* **Exercise brief**
Restate word for word the lines that begin the listing and end with the line holding "About Wilton".

* **Provided data**
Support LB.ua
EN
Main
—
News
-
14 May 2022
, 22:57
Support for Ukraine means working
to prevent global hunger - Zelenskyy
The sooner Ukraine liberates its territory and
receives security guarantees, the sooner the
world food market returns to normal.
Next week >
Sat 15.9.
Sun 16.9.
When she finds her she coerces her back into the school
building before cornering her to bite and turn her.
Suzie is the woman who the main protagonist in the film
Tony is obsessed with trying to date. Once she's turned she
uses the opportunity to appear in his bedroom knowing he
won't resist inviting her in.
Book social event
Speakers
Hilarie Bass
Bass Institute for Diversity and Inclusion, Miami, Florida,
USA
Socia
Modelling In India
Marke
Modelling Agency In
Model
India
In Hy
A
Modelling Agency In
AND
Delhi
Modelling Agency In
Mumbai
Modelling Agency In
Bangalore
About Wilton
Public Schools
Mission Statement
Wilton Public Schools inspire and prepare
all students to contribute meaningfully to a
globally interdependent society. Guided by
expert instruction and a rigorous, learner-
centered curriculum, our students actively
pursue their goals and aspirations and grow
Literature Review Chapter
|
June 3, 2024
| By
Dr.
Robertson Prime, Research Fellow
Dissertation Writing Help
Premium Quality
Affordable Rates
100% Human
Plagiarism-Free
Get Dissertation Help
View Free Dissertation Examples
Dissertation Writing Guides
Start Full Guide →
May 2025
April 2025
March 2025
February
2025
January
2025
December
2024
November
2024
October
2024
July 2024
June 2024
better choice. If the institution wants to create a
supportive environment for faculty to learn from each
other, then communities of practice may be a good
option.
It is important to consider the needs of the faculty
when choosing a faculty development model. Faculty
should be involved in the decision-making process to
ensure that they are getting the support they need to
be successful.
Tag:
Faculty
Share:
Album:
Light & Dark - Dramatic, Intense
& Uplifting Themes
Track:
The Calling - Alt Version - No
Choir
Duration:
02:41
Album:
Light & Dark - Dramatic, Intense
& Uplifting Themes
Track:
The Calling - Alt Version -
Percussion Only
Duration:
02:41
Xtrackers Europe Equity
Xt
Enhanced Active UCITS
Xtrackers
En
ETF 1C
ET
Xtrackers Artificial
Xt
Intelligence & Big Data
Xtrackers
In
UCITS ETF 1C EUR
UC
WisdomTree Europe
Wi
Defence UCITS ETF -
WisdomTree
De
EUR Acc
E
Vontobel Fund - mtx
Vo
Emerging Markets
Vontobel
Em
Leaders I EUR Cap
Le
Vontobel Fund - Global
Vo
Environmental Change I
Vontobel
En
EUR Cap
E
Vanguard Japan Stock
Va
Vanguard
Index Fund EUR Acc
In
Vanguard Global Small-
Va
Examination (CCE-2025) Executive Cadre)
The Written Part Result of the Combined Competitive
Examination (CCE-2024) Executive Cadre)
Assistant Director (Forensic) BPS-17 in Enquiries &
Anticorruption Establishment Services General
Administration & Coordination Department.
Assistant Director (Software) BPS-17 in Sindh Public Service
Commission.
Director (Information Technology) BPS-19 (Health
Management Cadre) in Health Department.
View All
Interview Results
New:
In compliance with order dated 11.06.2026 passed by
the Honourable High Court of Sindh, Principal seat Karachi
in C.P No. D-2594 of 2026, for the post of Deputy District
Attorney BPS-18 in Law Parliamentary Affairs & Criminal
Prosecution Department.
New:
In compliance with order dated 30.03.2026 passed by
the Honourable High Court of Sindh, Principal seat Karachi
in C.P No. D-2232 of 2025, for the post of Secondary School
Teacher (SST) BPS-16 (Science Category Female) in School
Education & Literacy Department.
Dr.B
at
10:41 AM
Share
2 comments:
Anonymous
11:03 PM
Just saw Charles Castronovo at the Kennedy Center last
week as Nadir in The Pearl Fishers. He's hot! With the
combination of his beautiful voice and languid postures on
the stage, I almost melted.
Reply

* **Task solution**
Support LB.ua
EN
Main
—
News
-
14 May 2022
, 22:57
Support for Ukraine means working
to prevent global hunger - Zelenskyy
The sooner Ukraine liberates its territory and
receives security guarantees, the sooner the
world food market returns to normal.
Next week >
Sat 15.9.
Sun 16.9.
When she finds her she coerces her back into the school
building before cornering her to bite and turn her.
Suzie is the woman who the main protagonist in the film
Tony is obsessed with trying to date. Once she's turned she
uses the opportunity to appear in his bedroom knowing he
won't resist inviting her in.
Book social event
Speakers
Hilarie Bass
Bass Institute for Diversity and Inclusion, Miami, Florida,
USA
Socia
Modelling In India
Marke
Modelling Agency In
Model
India
In Hy
A
Modelling Agency In
AND
Delhi
Modelling Agency In
Mumbai
Modelling Agency In
Bangalore
About Wilton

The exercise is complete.